Q: When people sign up for a 100Mbps, most don’t understand that this is an “up to” capacity and that “typical” speeds depend a lot on the servers they connect to, be it YouTube or Youku. How much do users understand the concept of broadband speed and what can be done for a fair comparison of what telcos offer across the board?

A: I think people are too focused on a speed number and less focused on their experience.

Users generally tend to rely on SpeedTest to determine the quality of their connection. While it is useful as an indicative test, it is seldom an accurate reflection of the user experience. The user experience is very dependent on the Internet application that is running. Unfortunately, ISPs can choose their own traffic shaping policies and that means that while some applications may be fine, other applications may have been hard throttled.

A fair comparison can only be made by comparing like for like applications across the board. Users should not look at speed but the quality of their experience when using an application. The IDA (Infocomm Development Authority) recently mandated that all ISPs publish expected speeds along with their marketing collateral. However, they allow ISPs to determine their own methodology.

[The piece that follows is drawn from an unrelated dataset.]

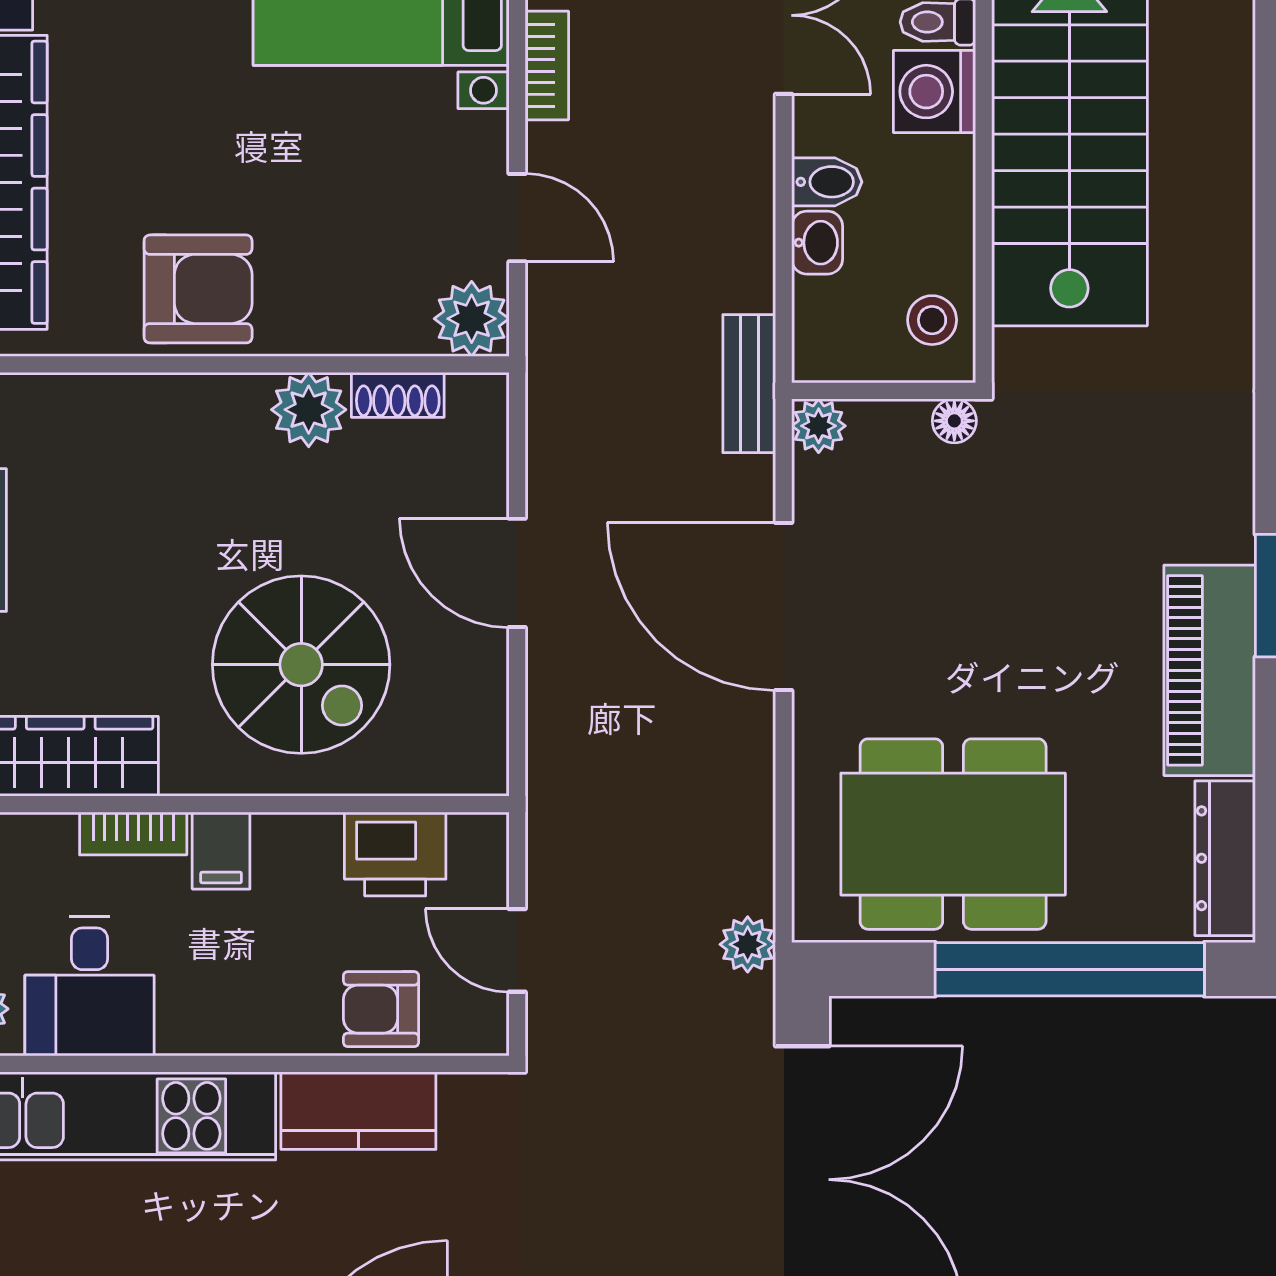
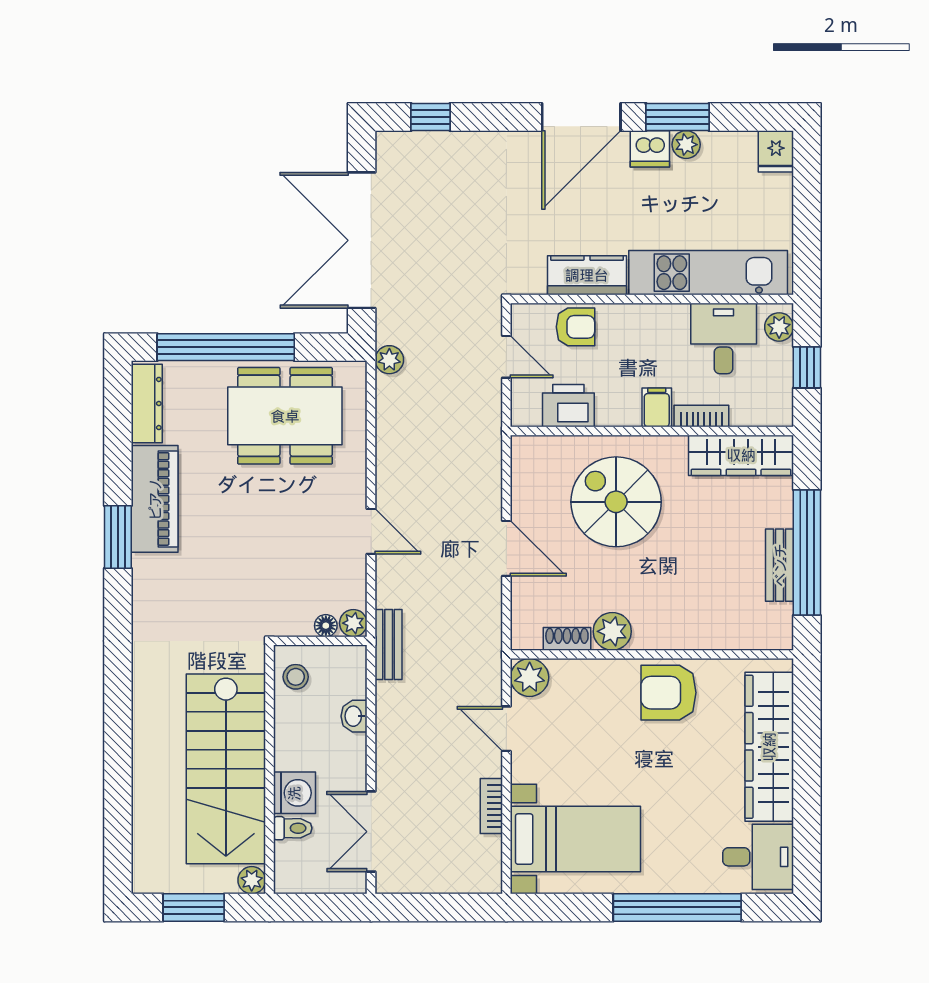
bidet: (827, 182) -> (349, 747), removed
floor lamp: (954, 421) -> (326, 626), moved
door: (784, 606) -> (371, 531), width x0.53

One of the larger ISPs recently published that you can achieve 90Mbps 80 per cent of the time. Sounds good. However, the remaining 20% of the time, there are no guarantees (peak periods are from 9pm to 2am – about 20% of the day!) .

Q: Name three Internet apps or uses that will be really big with fibre broadband in the next 12 months.

A: We are already seeing a trend from our customers towards video streaming, large file transfers and online gaming;

  1. Over-the-top television and video streaming are becoming mainstream. They will keep growing as new services become available in Singapore and a good fibre broadband is required to enjoy such usage
  2. Large file storage hosted in the region with seamless integration like Dropbox will grow as fibre broadband comes with very high upload capacity
  3. Triple A game launches this year such as Diablo 3, Guild Wars 2, Counter Strike Global Offensive and DOTA 2 mark the peak for the PC gaming cycle again, hence users will be focusing on the latency of fibre broadband.

In addition, consumers will need both fast downloads and upload speeds to keep up with the explosion of social media applications.